- Page extract -

At 24 h after the Morris water maze, six mice in each group were randomly selected and used for the ASL MRI. The magnetic resonance tomograph “PharmaScan” US 70/16, 7.0 T, 300 MHz (Bruker, Ettlingen, Germany) was applied. During the MRI scanning, mice were anesthetized with isoflurane (3% for induction, 1–2% for maintenance) mixed with oxygen (1 L/min), delivered through a nasal mask. Respiration rate was monitored using an SA Instruments Model 1025 monitoring and gating system (Stony Brook, NY, United States) and maintained throughout the experimental period at 50–70 breaths per min by adjusting isoflurane levels. Body temperature was maintained at approximately 37°C using a circulating water system (SC100-S14P, Thermo Scientific).

[Dataset entries]
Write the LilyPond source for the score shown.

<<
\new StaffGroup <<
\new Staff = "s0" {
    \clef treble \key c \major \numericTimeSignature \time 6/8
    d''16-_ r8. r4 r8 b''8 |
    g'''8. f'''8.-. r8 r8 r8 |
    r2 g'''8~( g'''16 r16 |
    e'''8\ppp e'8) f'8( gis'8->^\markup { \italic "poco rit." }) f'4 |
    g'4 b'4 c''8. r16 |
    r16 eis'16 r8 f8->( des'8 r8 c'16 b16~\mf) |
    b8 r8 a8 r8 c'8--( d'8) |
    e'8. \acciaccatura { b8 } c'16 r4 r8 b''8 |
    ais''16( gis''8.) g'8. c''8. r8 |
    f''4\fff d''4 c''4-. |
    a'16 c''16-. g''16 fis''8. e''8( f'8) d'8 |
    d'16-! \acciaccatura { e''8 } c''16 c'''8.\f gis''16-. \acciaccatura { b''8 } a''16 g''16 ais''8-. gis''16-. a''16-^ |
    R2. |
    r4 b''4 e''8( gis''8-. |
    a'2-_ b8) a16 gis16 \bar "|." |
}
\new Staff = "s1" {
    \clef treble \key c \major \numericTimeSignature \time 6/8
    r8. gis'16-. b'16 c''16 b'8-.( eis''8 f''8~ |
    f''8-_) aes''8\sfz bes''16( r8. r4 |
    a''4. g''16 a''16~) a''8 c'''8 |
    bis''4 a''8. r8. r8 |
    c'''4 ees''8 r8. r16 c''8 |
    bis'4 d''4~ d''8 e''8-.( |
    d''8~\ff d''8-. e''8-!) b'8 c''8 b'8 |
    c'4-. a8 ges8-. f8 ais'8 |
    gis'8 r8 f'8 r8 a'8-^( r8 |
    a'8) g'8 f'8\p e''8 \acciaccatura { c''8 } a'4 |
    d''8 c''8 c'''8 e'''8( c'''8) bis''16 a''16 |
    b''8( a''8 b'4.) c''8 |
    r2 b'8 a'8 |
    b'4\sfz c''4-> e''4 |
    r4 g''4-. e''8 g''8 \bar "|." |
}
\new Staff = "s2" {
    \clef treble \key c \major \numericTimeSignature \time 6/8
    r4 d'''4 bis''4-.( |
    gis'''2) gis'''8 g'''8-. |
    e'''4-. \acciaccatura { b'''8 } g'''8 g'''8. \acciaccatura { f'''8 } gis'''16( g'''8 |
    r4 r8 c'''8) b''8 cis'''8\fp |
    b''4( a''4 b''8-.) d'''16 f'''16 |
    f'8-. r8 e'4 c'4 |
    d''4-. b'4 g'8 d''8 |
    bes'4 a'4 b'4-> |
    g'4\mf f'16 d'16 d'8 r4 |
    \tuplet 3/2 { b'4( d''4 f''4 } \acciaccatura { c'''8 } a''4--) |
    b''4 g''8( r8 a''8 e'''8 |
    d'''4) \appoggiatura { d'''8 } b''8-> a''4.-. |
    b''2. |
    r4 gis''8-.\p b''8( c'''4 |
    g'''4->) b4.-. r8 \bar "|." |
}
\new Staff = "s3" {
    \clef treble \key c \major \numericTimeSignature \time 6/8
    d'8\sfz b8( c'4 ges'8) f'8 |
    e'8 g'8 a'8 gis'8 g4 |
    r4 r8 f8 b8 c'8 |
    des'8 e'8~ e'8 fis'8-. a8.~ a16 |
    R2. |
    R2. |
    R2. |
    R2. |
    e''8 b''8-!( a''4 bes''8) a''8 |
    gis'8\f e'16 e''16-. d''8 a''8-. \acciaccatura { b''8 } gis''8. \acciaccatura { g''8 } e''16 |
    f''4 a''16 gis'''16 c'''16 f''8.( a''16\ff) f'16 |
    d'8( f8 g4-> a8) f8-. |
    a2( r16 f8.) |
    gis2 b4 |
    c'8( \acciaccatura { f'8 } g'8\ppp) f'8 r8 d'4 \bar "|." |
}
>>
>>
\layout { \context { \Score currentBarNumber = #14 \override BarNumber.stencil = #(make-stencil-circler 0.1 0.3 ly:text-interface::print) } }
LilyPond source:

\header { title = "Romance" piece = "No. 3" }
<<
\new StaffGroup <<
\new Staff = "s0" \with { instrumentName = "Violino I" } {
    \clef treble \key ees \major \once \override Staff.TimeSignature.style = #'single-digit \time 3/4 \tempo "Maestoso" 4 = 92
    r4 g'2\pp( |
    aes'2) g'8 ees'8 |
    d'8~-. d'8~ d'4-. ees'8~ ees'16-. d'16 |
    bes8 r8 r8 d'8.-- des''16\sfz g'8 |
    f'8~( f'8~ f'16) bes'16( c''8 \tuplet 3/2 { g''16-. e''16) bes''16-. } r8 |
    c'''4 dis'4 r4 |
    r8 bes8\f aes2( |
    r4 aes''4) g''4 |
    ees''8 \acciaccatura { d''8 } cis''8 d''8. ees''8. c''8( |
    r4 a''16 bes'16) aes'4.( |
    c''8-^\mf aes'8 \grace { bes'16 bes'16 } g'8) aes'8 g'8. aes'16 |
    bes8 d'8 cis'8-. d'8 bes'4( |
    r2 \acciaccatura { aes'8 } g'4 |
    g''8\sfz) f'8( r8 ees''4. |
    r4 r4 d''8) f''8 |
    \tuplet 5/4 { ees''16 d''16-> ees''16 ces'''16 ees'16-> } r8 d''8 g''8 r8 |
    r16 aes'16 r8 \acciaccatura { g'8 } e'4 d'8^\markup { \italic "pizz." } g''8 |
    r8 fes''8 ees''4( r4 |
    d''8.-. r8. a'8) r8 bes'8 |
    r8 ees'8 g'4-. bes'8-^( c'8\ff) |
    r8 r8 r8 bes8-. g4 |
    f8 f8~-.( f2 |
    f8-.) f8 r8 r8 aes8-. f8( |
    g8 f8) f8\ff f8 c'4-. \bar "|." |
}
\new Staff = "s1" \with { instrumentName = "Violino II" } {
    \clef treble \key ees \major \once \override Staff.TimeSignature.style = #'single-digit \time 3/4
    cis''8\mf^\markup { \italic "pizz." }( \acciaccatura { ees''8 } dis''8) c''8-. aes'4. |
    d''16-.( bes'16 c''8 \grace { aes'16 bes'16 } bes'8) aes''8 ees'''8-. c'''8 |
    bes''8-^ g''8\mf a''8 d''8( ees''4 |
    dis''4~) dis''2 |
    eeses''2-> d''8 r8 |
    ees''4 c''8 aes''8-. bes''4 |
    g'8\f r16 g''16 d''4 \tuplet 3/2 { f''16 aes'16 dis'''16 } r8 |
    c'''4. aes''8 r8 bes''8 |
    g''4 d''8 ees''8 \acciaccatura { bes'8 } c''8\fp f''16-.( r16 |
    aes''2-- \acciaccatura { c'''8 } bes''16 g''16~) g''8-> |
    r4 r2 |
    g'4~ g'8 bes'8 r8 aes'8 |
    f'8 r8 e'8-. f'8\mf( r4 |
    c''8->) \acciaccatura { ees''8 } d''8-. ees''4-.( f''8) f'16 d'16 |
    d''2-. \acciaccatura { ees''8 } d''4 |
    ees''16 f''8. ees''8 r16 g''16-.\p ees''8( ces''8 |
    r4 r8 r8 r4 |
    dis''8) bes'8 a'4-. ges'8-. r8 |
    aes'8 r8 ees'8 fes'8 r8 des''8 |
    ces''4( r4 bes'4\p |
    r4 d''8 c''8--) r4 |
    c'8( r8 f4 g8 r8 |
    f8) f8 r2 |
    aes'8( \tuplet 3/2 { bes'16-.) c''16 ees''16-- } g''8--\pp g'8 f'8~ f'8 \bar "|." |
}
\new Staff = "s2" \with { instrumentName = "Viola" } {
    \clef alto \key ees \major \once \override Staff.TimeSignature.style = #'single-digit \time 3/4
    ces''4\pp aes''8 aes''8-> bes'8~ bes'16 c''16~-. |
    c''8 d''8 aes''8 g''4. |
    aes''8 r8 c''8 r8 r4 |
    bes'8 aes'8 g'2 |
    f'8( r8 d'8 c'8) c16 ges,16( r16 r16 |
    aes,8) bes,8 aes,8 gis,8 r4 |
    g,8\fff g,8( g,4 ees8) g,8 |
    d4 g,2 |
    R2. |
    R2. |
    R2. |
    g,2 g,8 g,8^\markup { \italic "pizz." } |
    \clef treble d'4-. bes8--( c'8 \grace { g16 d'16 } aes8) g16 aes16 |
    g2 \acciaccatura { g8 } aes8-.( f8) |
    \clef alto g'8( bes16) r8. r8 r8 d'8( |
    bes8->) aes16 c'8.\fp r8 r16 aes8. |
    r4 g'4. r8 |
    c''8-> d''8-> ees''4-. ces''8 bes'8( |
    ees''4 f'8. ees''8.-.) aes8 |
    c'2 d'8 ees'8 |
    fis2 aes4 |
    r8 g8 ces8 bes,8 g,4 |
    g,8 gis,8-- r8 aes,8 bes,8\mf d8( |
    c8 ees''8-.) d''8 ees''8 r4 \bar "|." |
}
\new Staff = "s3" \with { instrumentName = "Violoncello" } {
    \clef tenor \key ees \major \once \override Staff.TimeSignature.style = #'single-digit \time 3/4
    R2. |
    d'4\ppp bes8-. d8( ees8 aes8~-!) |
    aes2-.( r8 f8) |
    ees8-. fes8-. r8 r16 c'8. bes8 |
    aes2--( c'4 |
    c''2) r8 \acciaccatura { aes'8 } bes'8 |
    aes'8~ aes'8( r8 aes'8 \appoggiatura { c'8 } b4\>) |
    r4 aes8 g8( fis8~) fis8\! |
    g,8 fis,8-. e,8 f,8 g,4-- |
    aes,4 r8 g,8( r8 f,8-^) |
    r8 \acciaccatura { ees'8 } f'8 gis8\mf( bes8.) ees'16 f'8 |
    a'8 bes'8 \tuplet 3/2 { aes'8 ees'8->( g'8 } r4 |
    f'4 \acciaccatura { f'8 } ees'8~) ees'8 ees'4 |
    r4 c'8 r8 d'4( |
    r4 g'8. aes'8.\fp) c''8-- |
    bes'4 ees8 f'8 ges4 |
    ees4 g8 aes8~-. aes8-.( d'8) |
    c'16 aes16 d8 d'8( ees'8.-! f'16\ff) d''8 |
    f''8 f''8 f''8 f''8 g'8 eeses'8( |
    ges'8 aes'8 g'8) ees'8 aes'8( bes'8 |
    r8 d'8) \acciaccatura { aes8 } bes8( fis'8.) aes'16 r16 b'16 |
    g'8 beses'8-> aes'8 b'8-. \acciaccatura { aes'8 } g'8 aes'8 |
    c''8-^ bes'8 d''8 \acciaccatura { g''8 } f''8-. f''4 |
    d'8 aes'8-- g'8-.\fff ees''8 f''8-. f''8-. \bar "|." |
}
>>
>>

- Activity -
In the passage on MRI scanning of the mice, begin at the words "At 24 h after" and stop after the words "(SC100-S14P, Thermo Scientific).", then give that span again unchanged.

- Answer box -
At 24 h after the Morris water maze, six mice in each group were randomly selected and used for the ASL MRI. The magnetic resonance tomograph “PharmaScan” US 70/16, 7.0 T, 300 MHz (Bruker, Ettlingen, Germany) was applied. During the MRI scanning, mice were anesthetized with isoflurane (3% for induction, 1–2% for maintenance) mixed with oxygen (1 L/min), delivered through a nasal mask. Respiration rate was monitored using an SA Instruments Model 1025 monitoring and gating system (Stony Brook, NY, United States) and maintained throughout the experimental period at 50–70 breaths per min by adjusting isoflurane levels. Body temperature was maintained at approximately 37°C using a circulating water system (SC100-S14P, Thermo Scientific).